# Task directions
When you reach the line containing "CUMULATIVE_SUSPECTED_TOTAL, LA_LIBERTAD: 479", begin copying, and keep copying each line exactly until the listing ends.
___ Data supplied
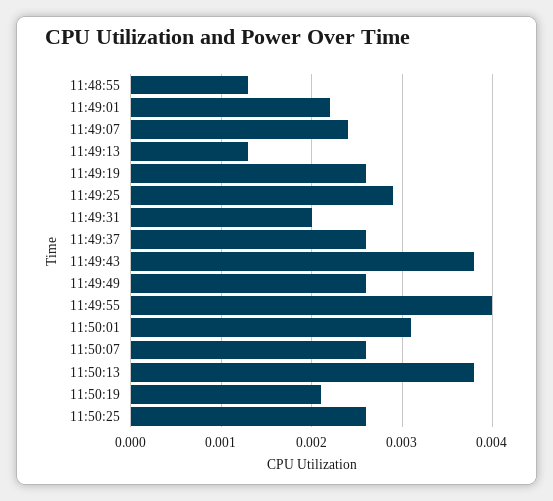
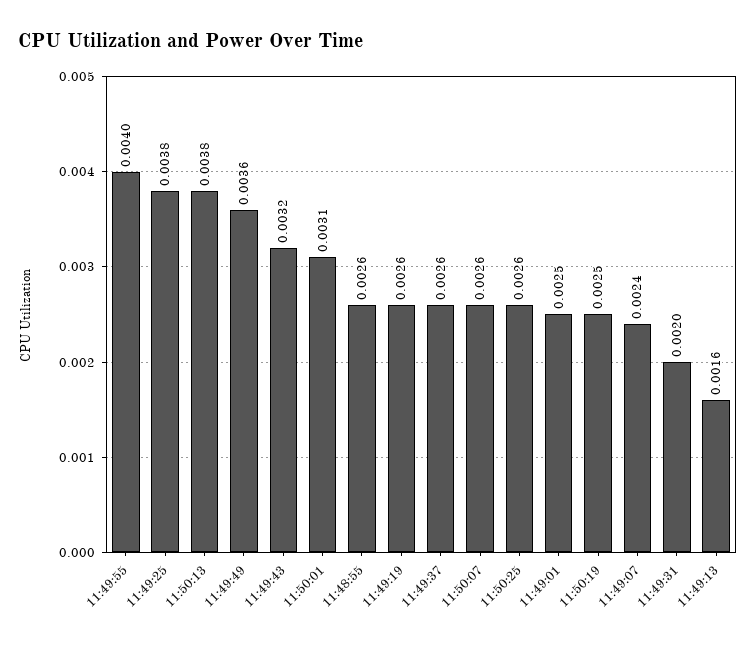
11:48:55: 0.0013 -> 0.0026
11:49:01: 0.0022 -> 0.0025
11:49:13: 0.0013 -> 0.0016
11:49:25: 0.0029 -> 0.0038
11:49:43: 0.0038 -> 0.0032
11:49:49: 0.0026 -> 0.0036
11:50:19: 0.0021 -> 0.0025

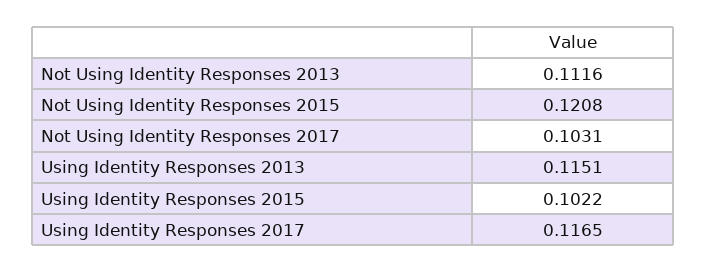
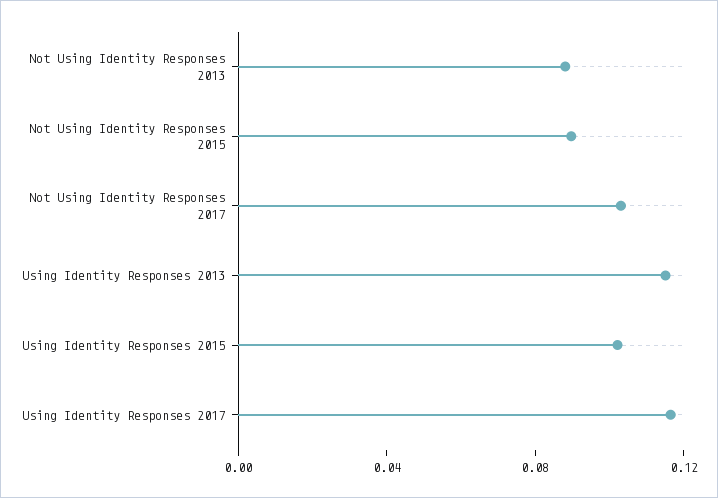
Not Using Identity Responses 2013: 0.1116 -> 0.09
Not Using Identity Responses 2015: 0.1208 -> 0.09

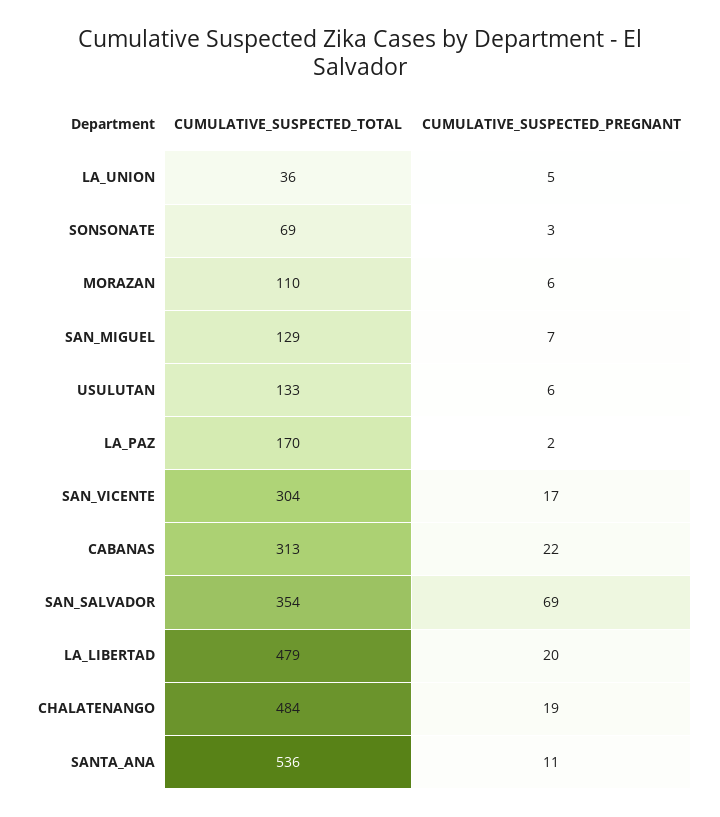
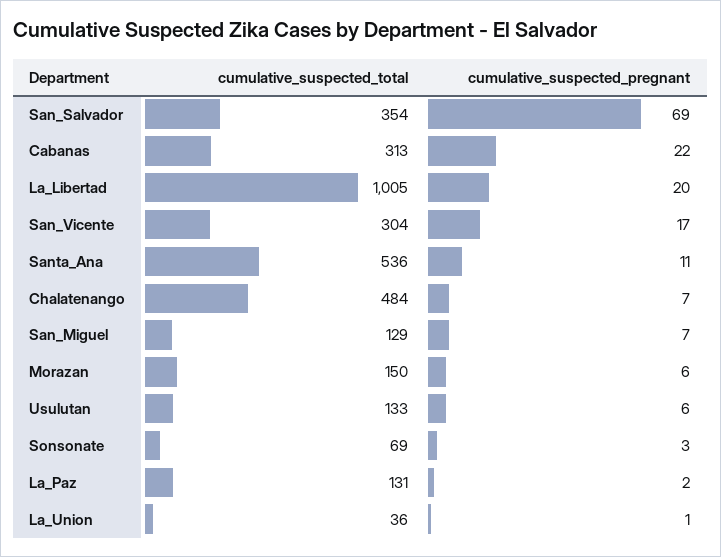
CUMULATIVE_SUSPECTED_PREGNANT, LA_UNION: 5 -> 1
CUMULATIVE_SUSPECTED_TOTAL, MORAZAN: 110 -> 150
CUMULATIVE_SUSPECTED_TOTAL, LA_PAZ: 170 -> 131
CUMULATIVE_SUSPECTED_TOTAL, LA_LIBERTAD: 479 -> 1005
CUMULATIVE_SUSPECTED_PREGNANT, CHALATENANGO: 19 -> 7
______
# Answer for this exercise
CUMULATIVE_SUSPECTED_TOTAL, LA_LIBERTAD: 479 -> 1005
CUMULATIVE_SUSPECTED_PREGNANT, CHALATENANGO: 19 -> 7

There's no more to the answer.